1. La requête est un document dans lequel l’avocat expose l’objet du conflit et de la demande et la citation est un document similaire mais qui est envoyé à la partie adverse par exploit d’huissier.
2. Il existe 187 cantons judiciaires en Belgique, mais leur nombre tend à diminuer depuis la réforme de la justice.
3. En première instance, on retrouve aussi le Tribunal correctionnel, le Tribunal de la famille et de la jeunesse et le Tribunal de l’entreprise.

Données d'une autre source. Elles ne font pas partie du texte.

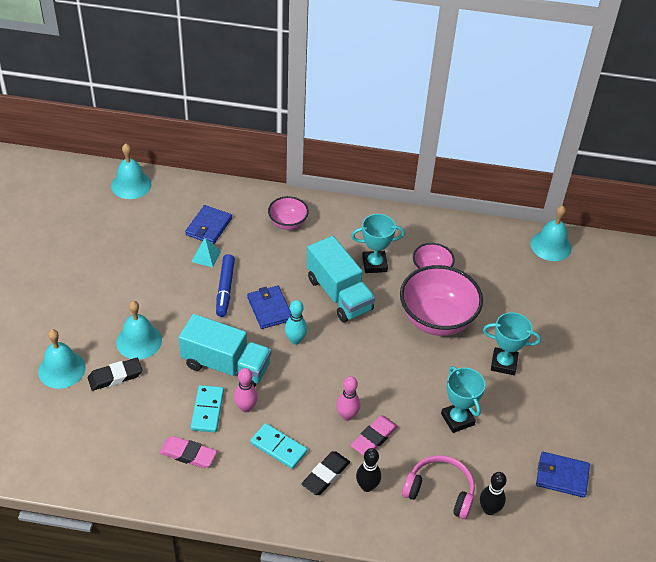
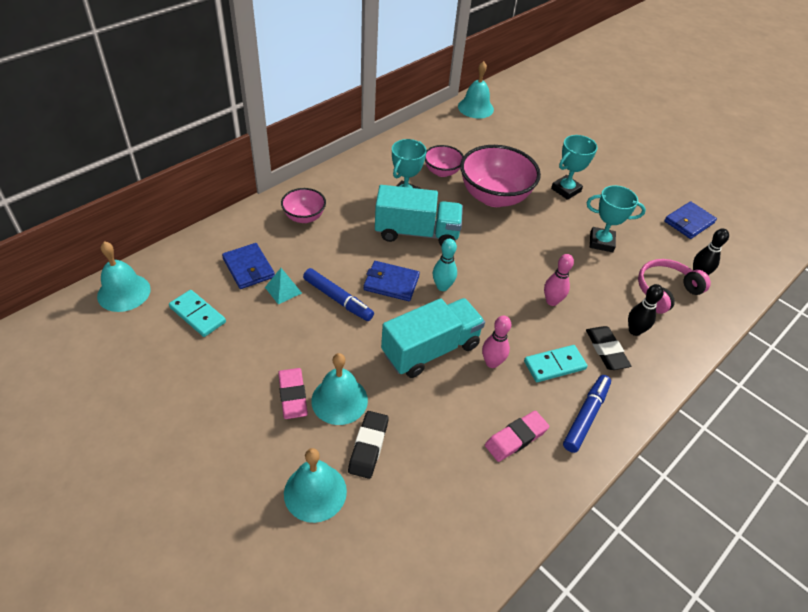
camera: 55 degrees left, 0 degrees up
turquoise domino [191,385,224,432] -> turquoise domino moved to [169,290,226,337]
pink eraser [351,416,398,456] -> pink eraser moved to [278,368,308,419]
none -> blue marker [563,375,611,453]

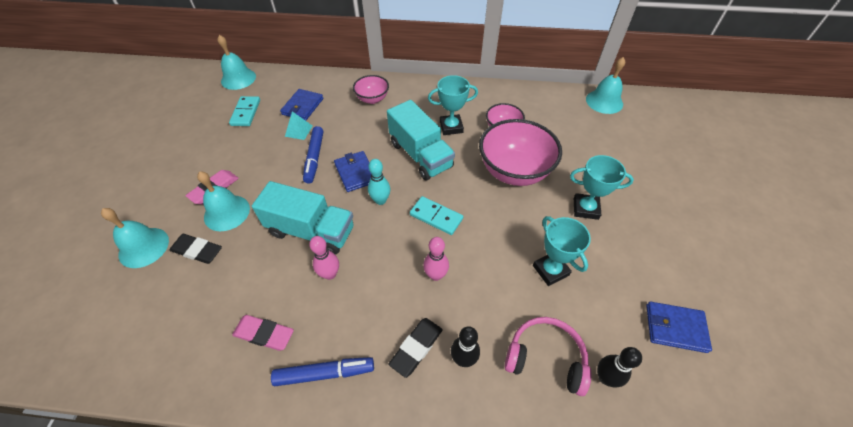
camera: 55 degrees right, 5 degrees up
black eraser [348,411,389,479] -> black eraser turned 45 degrees clockwise [169,234,222,264]
turquoise domino [524,345,587,382] -> turquoise domino moved to [410,196,463,235]

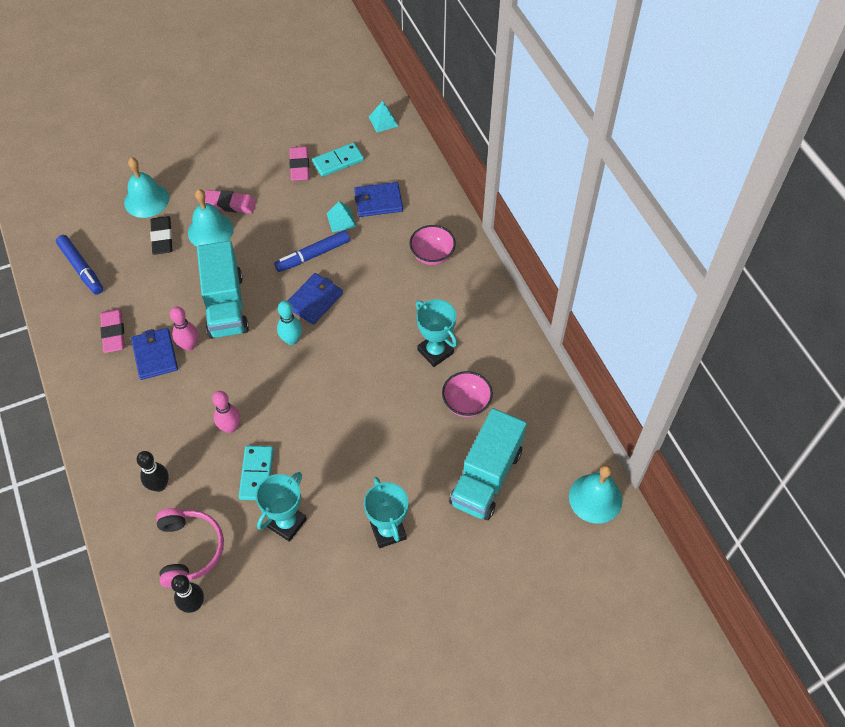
camera: 60 degrees right, 5 degrees up
turquoise bell [217,35,256,90] -> turquoise pyramid [369,101,398,132]
blue marker [271,357,374,386] -> blue marker moved to [56,235,103,295]
turquoise truck [387,100,455,180] -> turquoise truck moved to [449,408,527,520]
black eraser [389,318,443,378] -> none
turquoise domino [410,196,463,235] -> turquoise domino moved to [239,446,274,500]
pink bowl [479,119,562,186] -> none
blue wallet [646,302,712,353] -> blue wallet moved to [131,328,178,380]
none -> pink eraser [289,146,309,181]

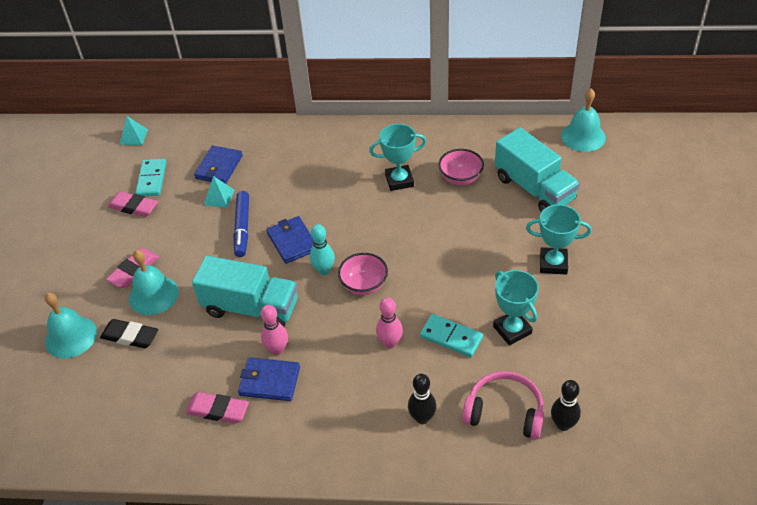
camera: 60 degrees left, 10 degrees down
blue marker [56,235,103,295] -> none
pink bowl [409,225,456,265] -> pink bowl moved to [338,253,388,295]

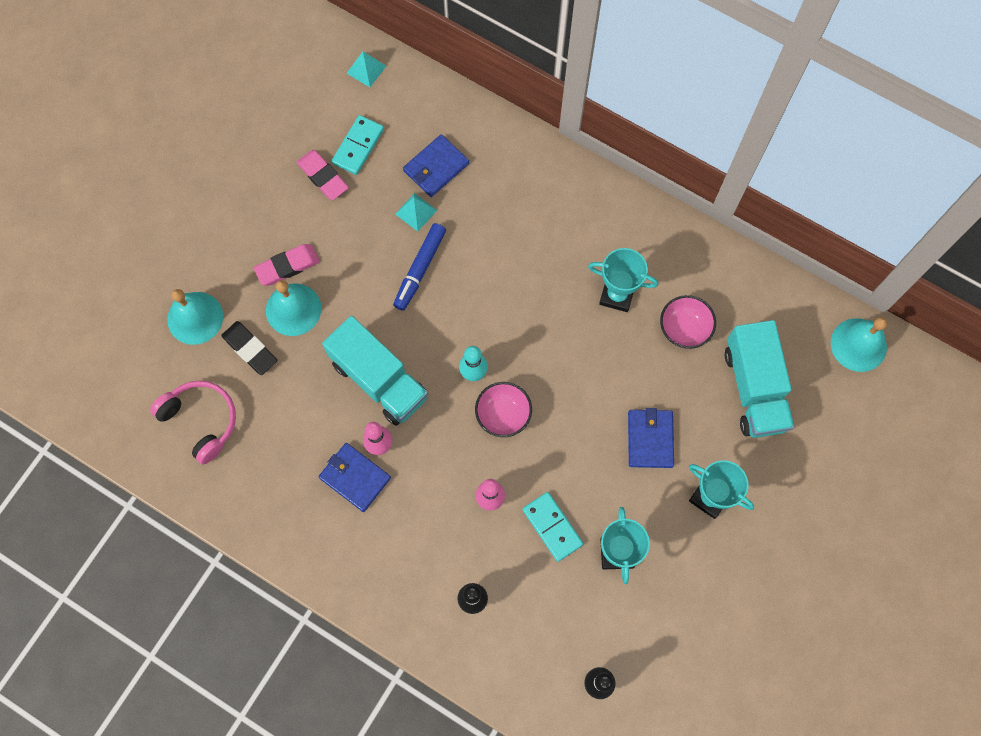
camera: 25 degrees right, 25 degrees up
pink eraser [185,392,249,423] -> none
blue wallet [266,216,314,264] -> blue wallet moved to [628,408,674,468]
pink headphones [462,371,544,440] -> pink headphones moved to [150,381,236,464]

4. Les élections sociales constituent le facteur de répartition des juges sociaux issus des organisations syndicales. Pour pouvoir être désignés, les juges doivent répondre à certains critères comme celui de l’âge, par exemple (la fonction ne peut être exercée qu’entre 25 et 67 ans).
5. A titre d’exemple, pour l’année 2015, c’est plus de 20.000 dossiers qui ont été introduits pour le seul Tribunal du travail de Liège.